■ **Exercise directions**
Somewhere below is a line with "7: (1071, 464)" and, later, a line with "85: (173, 550)"; repeat those two lines and all the lines between them, exactly as they are.

▬▬▬

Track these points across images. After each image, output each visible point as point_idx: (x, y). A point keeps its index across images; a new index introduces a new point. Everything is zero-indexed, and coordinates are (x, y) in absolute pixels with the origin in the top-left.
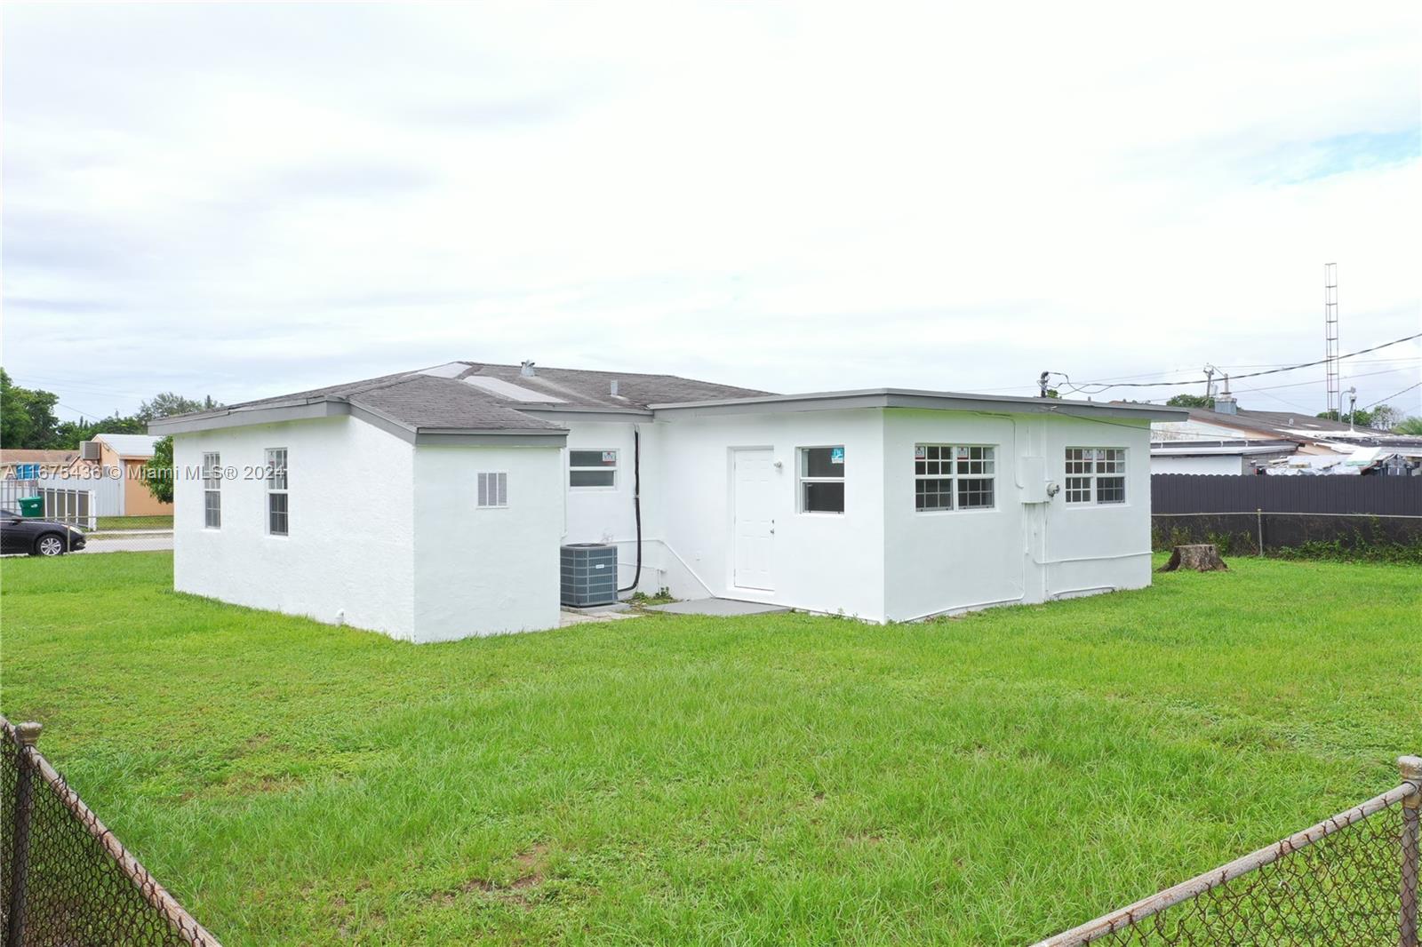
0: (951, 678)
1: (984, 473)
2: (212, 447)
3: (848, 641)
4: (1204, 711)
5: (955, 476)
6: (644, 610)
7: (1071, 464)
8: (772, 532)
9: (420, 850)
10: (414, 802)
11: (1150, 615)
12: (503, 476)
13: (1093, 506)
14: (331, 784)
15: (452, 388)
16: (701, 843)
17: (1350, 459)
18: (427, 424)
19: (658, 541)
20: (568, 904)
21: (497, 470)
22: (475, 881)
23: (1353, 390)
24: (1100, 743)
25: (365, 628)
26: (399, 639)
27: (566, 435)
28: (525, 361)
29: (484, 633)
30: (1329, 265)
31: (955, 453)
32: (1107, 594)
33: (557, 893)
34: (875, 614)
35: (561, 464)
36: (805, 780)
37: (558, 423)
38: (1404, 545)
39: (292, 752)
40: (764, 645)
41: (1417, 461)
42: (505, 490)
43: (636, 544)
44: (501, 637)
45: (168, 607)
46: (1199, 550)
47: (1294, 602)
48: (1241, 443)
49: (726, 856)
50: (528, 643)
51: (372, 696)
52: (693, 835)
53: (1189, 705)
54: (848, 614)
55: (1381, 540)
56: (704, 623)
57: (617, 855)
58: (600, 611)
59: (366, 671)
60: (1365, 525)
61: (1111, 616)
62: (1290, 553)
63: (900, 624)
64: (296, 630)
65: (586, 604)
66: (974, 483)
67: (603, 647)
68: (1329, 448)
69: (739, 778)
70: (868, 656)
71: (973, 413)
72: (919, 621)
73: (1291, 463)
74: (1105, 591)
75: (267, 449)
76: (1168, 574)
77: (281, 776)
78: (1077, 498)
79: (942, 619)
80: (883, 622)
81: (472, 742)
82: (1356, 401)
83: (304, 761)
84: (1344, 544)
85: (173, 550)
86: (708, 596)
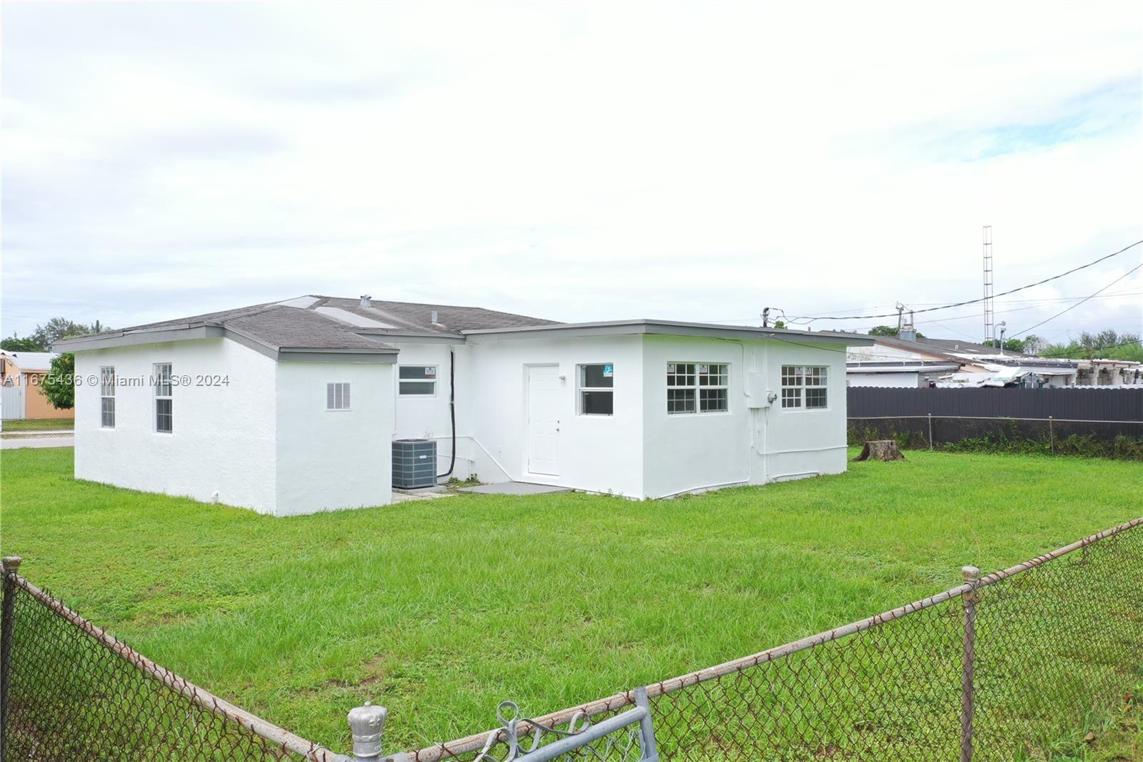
0: (690, 538)
1: (720, 384)
2: (108, 362)
3: (615, 513)
4: (872, 558)
5: (697, 387)
6: (458, 491)
7: (786, 378)
8: (558, 430)
9: (290, 662)
10: (283, 628)
11: (842, 492)
12: (347, 386)
13: (803, 410)
14: (218, 618)
15: (306, 316)
16: (500, 653)
17: (997, 376)
18: (286, 345)
19: (469, 437)
20: (402, 695)
21: (343, 381)
22: (333, 681)
23: (1004, 324)
24: (795, 581)
25: (236, 505)
26: (264, 513)
27: (397, 354)
28: (363, 295)
29: (331, 508)
30: (986, 227)
31: (698, 369)
32: (813, 477)
33: (393, 688)
34: (636, 492)
35: (391, 377)
36: (577, 609)
37: (390, 344)
38: (1035, 440)
39: (184, 597)
40: (550, 516)
41: (1047, 377)
42: (349, 397)
43: (452, 440)
44: (345, 512)
45: (71, 490)
46: (883, 445)
47: (951, 483)
48: (918, 364)
49: (519, 662)
50: (366, 515)
51: (245, 555)
52: (494, 648)
53: (862, 555)
54: (616, 493)
55: (1018, 437)
56: (504, 500)
57: (438, 661)
58: (423, 492)
59: (239, 538)
60: (1006, 426)
61: (813, 493)
62: (952, 447)
63: (655, 500)
64: (179, 507)
65: (411, 487)
66: (712, 393)
67: (425, 518)
68: (983, 367)
69: (529, 609)
70: (629, 522)
71: (711, 338)
72: (670, 498)
73: (954, 379)
74: (812, 476)
75: (154, 364)
76: (860, 463)
77: (177, 613)
78: (790, 405)
79: (687, 497)
80: (642, 499)
81: (326, 587)
82: (1005, 332)
83: (194, 602)
84: (992, 440)
85: (73, 447)
86: (508, 480)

▬▬▬

■ **Response box**
7: (1071, 464)
8: (772, 532)
9: (420, 850)
10: (414, 802)
11: (1150, 615)
12: (503, 476)
13: (1093, 506)
14: (331, 784)
15: (452, 388)
16: (701, 843)
17: (1350, 459)
18: (427, 424)
19: (658, 541)
20: (568, 904)
21: (497, 470)
22: (475, 881)
23: (1353, 390)
24: (1100, 743)
25: (365, 628)
26: (399, 639)
27: (566, 435)
28: (525, 361)
29: (484, 633)
30: (1329, 265)
31: (955, 453)
32: (1107, 594)
33: (557, 893)
34: (875, 614)
35: (561, 464)
36: (805, 780)
37: (558, 423)
38: (1404, 545)
39: (292, 752)
40: (764, 645)
41: (1417, 461)
42: (505, 490)
43: (636, 544)
44: (501, 637)
45: (168, 607)
46: (1199, 550)
47: (1294, 602)
48: (1241, 443)
49: (726, 856)
50: (528, 643)
51: (372, 696)
52: (693, 835)
53: (1189, 705)
54: (848, 614)
55: (1381, 540)
56: (704, 623)
57: (617, 855)
58: (600, 611)
59: (366, 671)
60: (1365, 525)
61: (1111, 616)
62: (1290, 553)
63: (900, 624)
64: (296, 630)
65: (586, 604)
66: (974, 483)
67: (603, 647)
68: (1329, 448)
69: (739, 778)
70: (868, 656)
71: (973, 413)
72: (919, 621)
73: (1291, 463)
74: (1105, 591)
75: (267, 449)
76: (1168, 574)
77: (281, 776)
78: (1077, 498)
79: (942, 619)
80: (883, 622)
81: (472, 742)
82: (1356, 401)
83: (304, 761)
84: (1344, 544)
85: (173, 550)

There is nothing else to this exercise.